→ DATA TO PROCESS

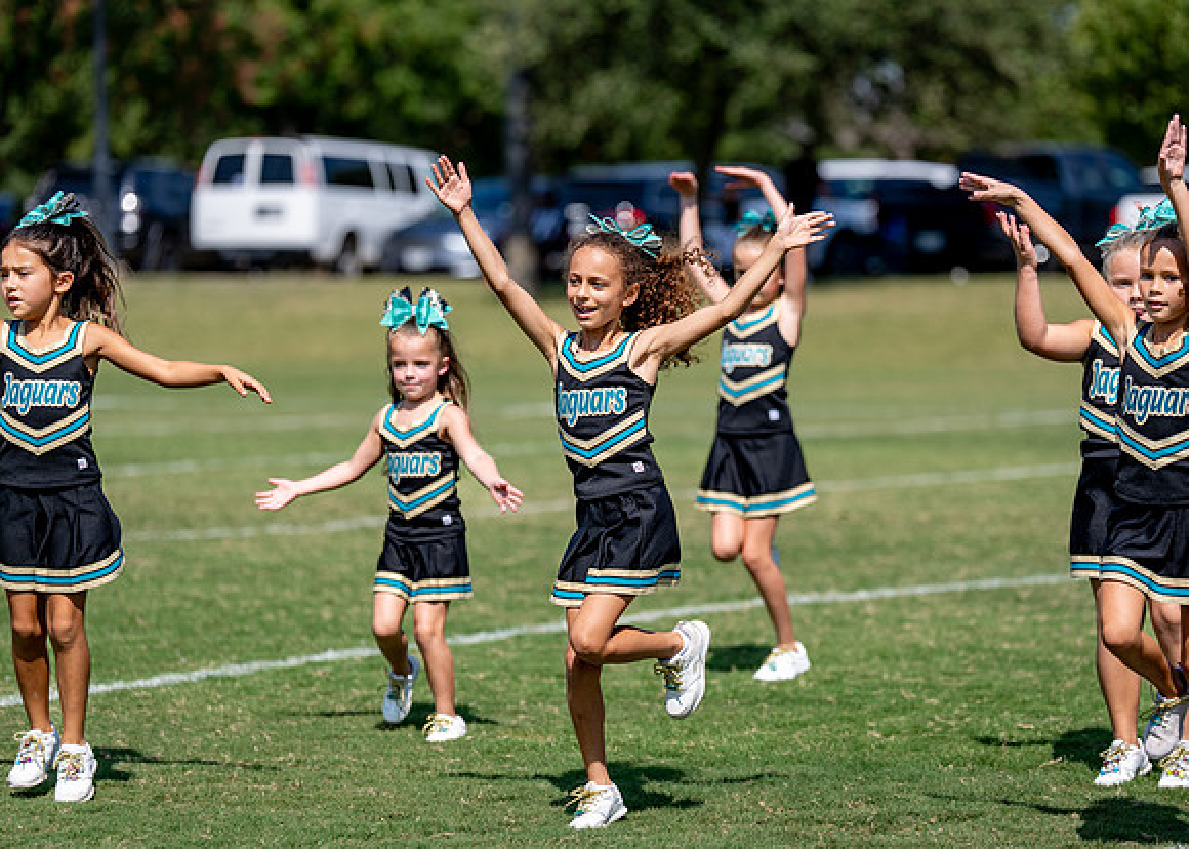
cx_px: 627
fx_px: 5431
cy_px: 430
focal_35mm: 161
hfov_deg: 12.5
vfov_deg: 8.9
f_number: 2.8
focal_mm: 140
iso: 100
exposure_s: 1/2500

→ TASK DESCRIPTION
The response consists of the data above printed line for line, with no pictures.

→ EXERCISE OUTPUT
cx_px: 627
fx_px: 5431
cy_px: 430
focal_35mm: 161
hfov_deg: 12.5
vfov_deg: 8.9
f_number: 2.8
focal_mm: 140
iso: 100
exposure_s: 1/2500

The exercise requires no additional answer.